R is very popular for data analytics which was created by Ross Ihaka and Robert Gentleman in 1993. Many big companies like Google, Facebook, Airbnb etc uses this language for data analytics. R is good for software developers, statisticians and data miners.
Data type | Description | Usage |
---|---|---|
Numeric | To represent decimal values | x=1.84 |
Integer | To represent integer values, L tells to store the value as integer | x=10L |
Complex | To represent complex values | x = 10+2i |
Logical | To represent boolean values, true or false | x = TRUE |
Character | To represent string values | x <- "One compiler" |
raw | Holds raw bytes |
Variables can be assigned using any of the leftward, rightward or equal to operator. You can print the variables using either print or cat functions.
var-name = value
var-name <- value
value -> var-name
If, If-else, Nested-Ifs are used when you want to perform a certain set of operations based on conditional expressions.
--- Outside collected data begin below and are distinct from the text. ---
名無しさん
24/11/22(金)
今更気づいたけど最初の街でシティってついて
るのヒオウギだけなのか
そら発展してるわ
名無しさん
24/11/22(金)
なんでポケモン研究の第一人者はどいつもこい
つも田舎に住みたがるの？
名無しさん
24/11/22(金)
if(conditional-expression){
#code
}
if(conditional-expression){
#code if condition is true
} else {
#code if condition is false
}
if(condition-expression1) {
#code if above condition is true
} elseif(condition-expression2){
#code if above condition is true
}
elseif(condition-expression3) {
#code if above condition is true
}
...
else {
#code if all the conditions are false
}
Switch is used to execute one set of statement from multiple conditions.
switch(expression, case-1, case-2, case-3....)
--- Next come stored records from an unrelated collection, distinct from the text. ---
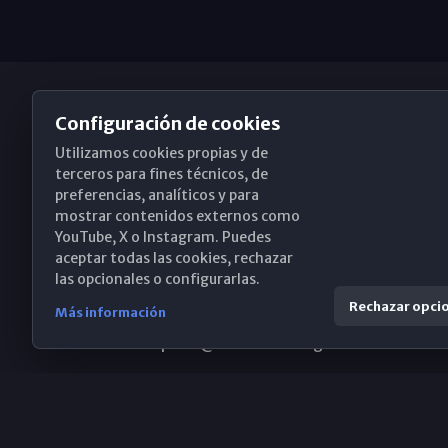
Configuración de cookies
Utilizamos cookies propias y de
Obispado de Málaga
terceros para fines técnicos, de
preferencias, analíticos y para
mostrar contenidos externos como
YouTube, X o Instagram. Puedes
Santa María, 18-20. 29015 Málaga
aceptar todas las cookies, rechazar
las opcionales o configurarlas.
(+34) 952 224 386
Rechazar opci
Más información
obispado@diocesismalaga.es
For loop is used to iterate a set of statements based on a condition.
for (value in vector) {
# code
}
While is also used to iterate a set of statements based on a condition. Usually while is preferred when number of iterations are not known in advance.
while(condition) {
# code
}
Repeat is used tyo iterate a set of statements with out any condition. You can write a user-defined condition to exit from the loop using IF
.
repeat {
#code
if(condition-expression) {
break
}
}
Function is a sub-routine which contains set of statements. Usually functions are written when multiple calls are required to same set of statements which increases re-usuability and modularity.
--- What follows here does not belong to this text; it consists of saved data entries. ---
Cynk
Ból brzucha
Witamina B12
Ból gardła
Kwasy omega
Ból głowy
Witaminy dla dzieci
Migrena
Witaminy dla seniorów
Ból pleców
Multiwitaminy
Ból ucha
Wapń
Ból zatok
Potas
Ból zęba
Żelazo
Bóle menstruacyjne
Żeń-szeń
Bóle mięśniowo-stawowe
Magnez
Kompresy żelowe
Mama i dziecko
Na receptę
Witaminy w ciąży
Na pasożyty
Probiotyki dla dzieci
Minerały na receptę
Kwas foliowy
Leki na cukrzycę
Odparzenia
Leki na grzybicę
func-name <- function(parameter_1, parameter_2, ...) {
#code for function body
}
function_name (parameters)
Vector is a basic data strucre where sequence of data values share same data type.
For example, the below statement assigns 1 to 10 values to x.
You can also use se() function to create vectors.
x <- 1:10
#using seq() function
x <- seq(1, 10, by=2)
the above statement prints the output as [1] 1 3 5 7 9
.